Secondary prevention trials
Several trials on secondary prevention are also ongoing worldwide. The Indian Polypill Pilot study is being conducted by Dr Reddy’s Laboratories Ltd in collaboration with Auckland University of New Zealand. The National Center for Cardiovascular Research (CNIC) in Spain aims to launch a 3-drug polypill, comprising aspirin, statin and an ACEI, by 2010,  for less than 10US dollar a month.
Conclusion, challenges and future direction
The concept of a Polypill in CVD is simple and attractive. All the component drugs are available generically and therefore it would be inexpensive to treat most of the CHD risk factors. Combining them in one pill could reduce CHD and stroke by 80%. This approach unsurprisingly has enormous appeal and considerable implications for global health as CVD is the leading cause of death worldwide. While Polypills have been used to treat various diseases, one targeting CHD and stroke still remain hypothetical today.

There are still ongoing concerns/issues on the Polypill. Although the Polypil reduces the number of pills to be consumed, individual regimens cannot be tailored. Polypill also risks giving too few medications, or too many, in which case exposing patients to side effects otherwise could be averted.
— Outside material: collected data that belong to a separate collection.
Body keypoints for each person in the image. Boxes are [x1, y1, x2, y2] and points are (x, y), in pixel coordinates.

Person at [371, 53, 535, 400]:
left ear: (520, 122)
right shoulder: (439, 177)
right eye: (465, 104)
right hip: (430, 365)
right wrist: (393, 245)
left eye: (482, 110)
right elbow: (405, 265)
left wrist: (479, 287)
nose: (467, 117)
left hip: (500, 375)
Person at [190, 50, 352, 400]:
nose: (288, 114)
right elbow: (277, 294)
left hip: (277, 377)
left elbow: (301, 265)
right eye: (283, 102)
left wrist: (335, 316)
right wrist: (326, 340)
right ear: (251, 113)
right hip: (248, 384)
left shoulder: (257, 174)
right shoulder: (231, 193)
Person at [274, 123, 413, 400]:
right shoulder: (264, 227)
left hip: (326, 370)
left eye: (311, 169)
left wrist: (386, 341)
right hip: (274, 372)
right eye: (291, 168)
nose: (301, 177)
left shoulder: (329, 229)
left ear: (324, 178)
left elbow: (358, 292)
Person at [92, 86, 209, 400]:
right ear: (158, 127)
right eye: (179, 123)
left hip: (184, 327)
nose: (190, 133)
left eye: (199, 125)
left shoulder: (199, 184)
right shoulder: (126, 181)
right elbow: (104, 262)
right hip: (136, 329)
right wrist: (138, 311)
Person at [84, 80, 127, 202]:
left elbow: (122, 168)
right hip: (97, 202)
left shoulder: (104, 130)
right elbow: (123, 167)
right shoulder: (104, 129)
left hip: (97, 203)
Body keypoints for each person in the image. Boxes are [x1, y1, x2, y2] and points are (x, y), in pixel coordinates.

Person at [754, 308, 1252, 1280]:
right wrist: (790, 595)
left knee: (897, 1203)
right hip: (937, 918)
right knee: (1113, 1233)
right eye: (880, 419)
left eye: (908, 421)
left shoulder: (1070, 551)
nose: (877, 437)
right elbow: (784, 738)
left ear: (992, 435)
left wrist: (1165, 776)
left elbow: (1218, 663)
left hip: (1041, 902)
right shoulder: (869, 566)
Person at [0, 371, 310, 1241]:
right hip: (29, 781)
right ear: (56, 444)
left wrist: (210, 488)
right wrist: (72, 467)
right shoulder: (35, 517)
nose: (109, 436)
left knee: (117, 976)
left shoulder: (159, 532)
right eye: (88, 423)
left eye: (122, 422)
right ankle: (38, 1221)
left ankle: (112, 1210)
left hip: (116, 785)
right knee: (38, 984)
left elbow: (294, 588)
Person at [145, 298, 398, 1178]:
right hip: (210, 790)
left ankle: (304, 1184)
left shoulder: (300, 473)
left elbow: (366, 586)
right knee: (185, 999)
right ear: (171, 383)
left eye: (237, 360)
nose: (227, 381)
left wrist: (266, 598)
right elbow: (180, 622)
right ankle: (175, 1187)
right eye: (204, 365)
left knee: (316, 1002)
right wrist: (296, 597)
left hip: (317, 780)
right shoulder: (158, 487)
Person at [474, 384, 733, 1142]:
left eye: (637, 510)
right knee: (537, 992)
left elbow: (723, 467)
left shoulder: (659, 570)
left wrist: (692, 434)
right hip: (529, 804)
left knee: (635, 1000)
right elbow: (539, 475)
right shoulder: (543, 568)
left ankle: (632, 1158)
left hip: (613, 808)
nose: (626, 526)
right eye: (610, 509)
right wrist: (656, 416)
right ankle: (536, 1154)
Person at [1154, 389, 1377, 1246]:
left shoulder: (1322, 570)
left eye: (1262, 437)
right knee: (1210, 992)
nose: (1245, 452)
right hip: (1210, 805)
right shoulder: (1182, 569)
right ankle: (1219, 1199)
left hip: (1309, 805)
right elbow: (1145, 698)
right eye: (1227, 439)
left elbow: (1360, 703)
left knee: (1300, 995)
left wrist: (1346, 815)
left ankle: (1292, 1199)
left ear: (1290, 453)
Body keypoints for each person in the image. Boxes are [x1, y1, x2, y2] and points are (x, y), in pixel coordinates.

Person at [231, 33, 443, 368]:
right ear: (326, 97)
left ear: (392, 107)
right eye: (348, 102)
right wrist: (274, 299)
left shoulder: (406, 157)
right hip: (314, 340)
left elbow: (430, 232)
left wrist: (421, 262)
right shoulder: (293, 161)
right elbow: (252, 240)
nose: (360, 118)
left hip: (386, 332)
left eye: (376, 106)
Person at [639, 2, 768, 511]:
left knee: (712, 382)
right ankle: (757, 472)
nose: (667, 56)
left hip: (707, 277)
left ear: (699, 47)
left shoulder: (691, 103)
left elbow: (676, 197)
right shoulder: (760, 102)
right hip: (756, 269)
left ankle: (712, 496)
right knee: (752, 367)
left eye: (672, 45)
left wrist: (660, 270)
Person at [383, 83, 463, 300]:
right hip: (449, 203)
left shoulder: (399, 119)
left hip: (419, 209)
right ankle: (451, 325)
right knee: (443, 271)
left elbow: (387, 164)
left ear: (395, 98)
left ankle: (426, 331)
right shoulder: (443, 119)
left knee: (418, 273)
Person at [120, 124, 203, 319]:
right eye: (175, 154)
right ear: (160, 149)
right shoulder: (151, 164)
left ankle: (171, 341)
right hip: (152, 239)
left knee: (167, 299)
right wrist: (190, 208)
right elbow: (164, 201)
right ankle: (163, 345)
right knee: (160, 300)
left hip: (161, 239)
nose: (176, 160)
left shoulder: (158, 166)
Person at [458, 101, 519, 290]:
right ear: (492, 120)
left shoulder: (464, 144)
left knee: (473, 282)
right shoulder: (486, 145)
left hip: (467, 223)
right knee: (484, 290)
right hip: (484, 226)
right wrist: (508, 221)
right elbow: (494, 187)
Some of these concerns were addressed by the Indian Polycap Study (TIPS). The study showed that individual drug components in a Polypill could fulfil their roles. The combined pill was almost as effective as the individual pills with no increase in side effects. Most of all, it was was tolerable.

The major appeal of the Polypill is its simplicity and low cost hence promising compliance. Such appeal could have broad applicability in areas of the world with limited access to medical treatment. Fewer consultations will be needed to initiate this pill ensuring lifelong CV prevention. The Polypill is also applicable in modern healthcare if large proportions of high-risk patients remain untreated. Whether the Polypill can reduce CHD and stroke mortality by 80% and or add 11 event free years to everyone above 55 years as predicted remains to be seen but the initial results raises hope. In conjunction with lifestyle medications, the Polypill could one day substantially reduce the burden of CVD worldwide.
Some questions do remained unanswered. We do not know the full safety profile of the combination pill nor do we know what to do in the advent of an adverse reaction. It may be difficult to pinpoint specific side-effects to specific component drug. Tailoring the dosage of component drugs will also pose a challenge. These are also fears of the stability of component drugs since Ramipril and Aspirin need to be stored at different pH, whilst the Thiazide may hydrolyse other components.

A large clinical trial with key endpoints and longer follow-up will be needed to assess the true feasibility of the Polypill. In addition, we need to ensure the message of a healthly lifestyle – i.e cigarette smoking cessation, regular physicical activity and an appropriate diet – remains the priority and global message, not the subsititute with a pill.